Они сидели в зале за одним концом длинного стола рядом с лесом растений в горшках. Эдвард недолго пробыл у отца. Джесс больше не произнес ни слова. Эдвард еще стоял на коленях, когда в комнату ворвалась матушка Мэй с лицом, искаженным гримасой гнева. Она приказала ему немедленно убираться из этой комнаты.
— И мы не хотели, чтобы ты видел его таким, — продолжала матушка Мэй. Она уже успокоилась, лицо ее стало мягким, просветленным. — Мы хотели, чтобы он немного восстановился.
— Вы что же, хотели вырядить его, как какого-нибудь идола, и показать мне его через дверь?
— Нет-нет, — возразила Беттина. — Дело в том, что он не всегда такой, как сегодня…
— А мы очень не хотели, чтобы ты видел его таким, — подхватила матушка Мэй.
— Иногда он приходит в себя.
— Так что мы говорили правду, — заверила Илона. — Он уехал, но должен вернуться.
— У него всю жизнь случаются такие приступы, — сказала матушка Мэй. — Сколько я его знаю.
— Вы хотите сказать, что временами он становится сам не свой?
— Нет, — покачала головой Беттина, — матушка Мэй имеет в виду… это трудно объяснить…

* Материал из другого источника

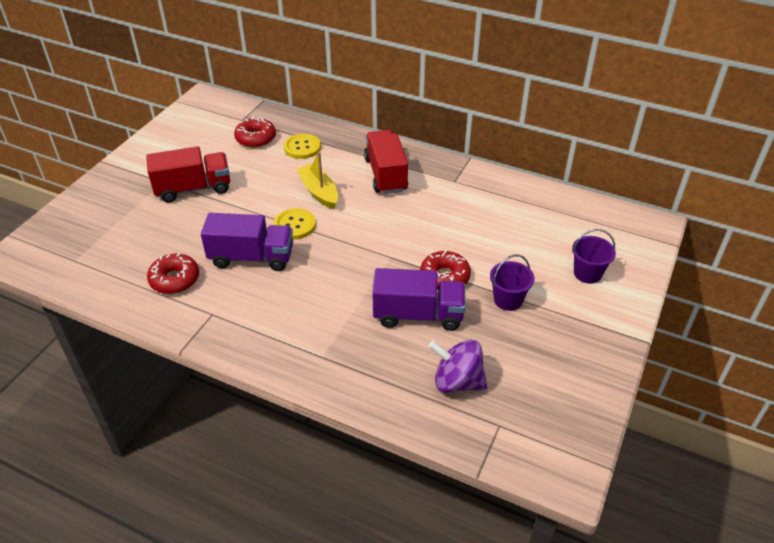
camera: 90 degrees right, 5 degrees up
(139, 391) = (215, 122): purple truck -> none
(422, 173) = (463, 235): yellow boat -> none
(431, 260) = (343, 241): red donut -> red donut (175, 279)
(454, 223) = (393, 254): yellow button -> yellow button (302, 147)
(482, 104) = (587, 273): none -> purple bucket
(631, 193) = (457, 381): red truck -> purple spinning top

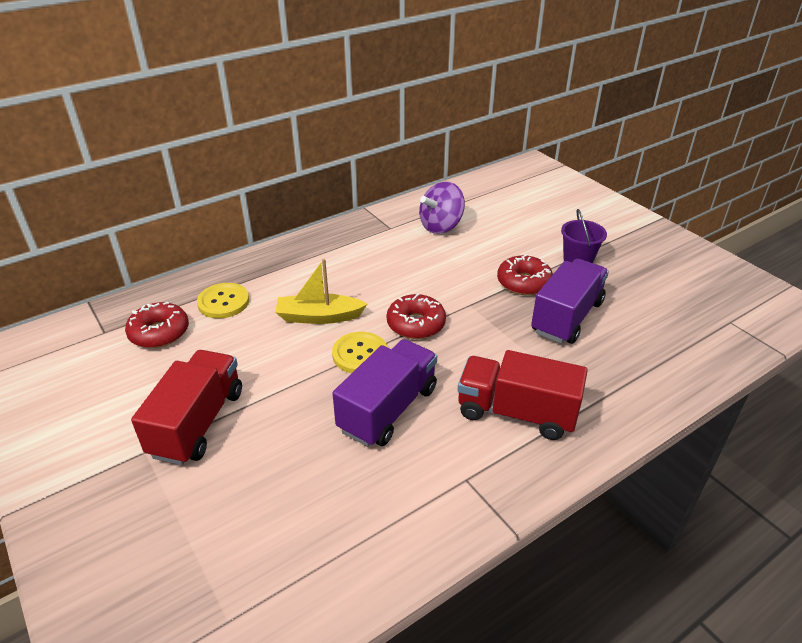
camera: 60 degrees left, 5 degrees down
(175, 279) = (372, 499): red donut -> red donut (416, 324)
(385, 175) = (337, 263): red truck -> red truck (516, 413)
(457, 381) = (668, 326): purple spinning top -> purple spinning top (441, 226)
(587, 273) = (570, 211): purple bucket -> none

— Он знает, как можно отдохнуть от жизни, — сказала Илона, — так что его жизнь продолжается.
— Иногда, — сказала Беттина, — он разговаривает вполне нормально. Он сам выходит на воздух, гуляет…
— И вы ему позволяете?
— Он может выходить и гулять где угодно.
— Но он же болен, за ним нужен присмотр…
— Он порой прикидывается, — ответила Беттина. — Трудно сказать, насколько он болен в самом деле.
— Джесс был победителем мира, — сказала матушка Мэй, — он был…
— Он таким и остается, — поправила Беттина.
— Он остается великим художником, великим скульптором, великим архитектором, великим любовником, первоклассным лицедеем, великим человеком. Никем иным ни для нас, ни для себя он быть не может.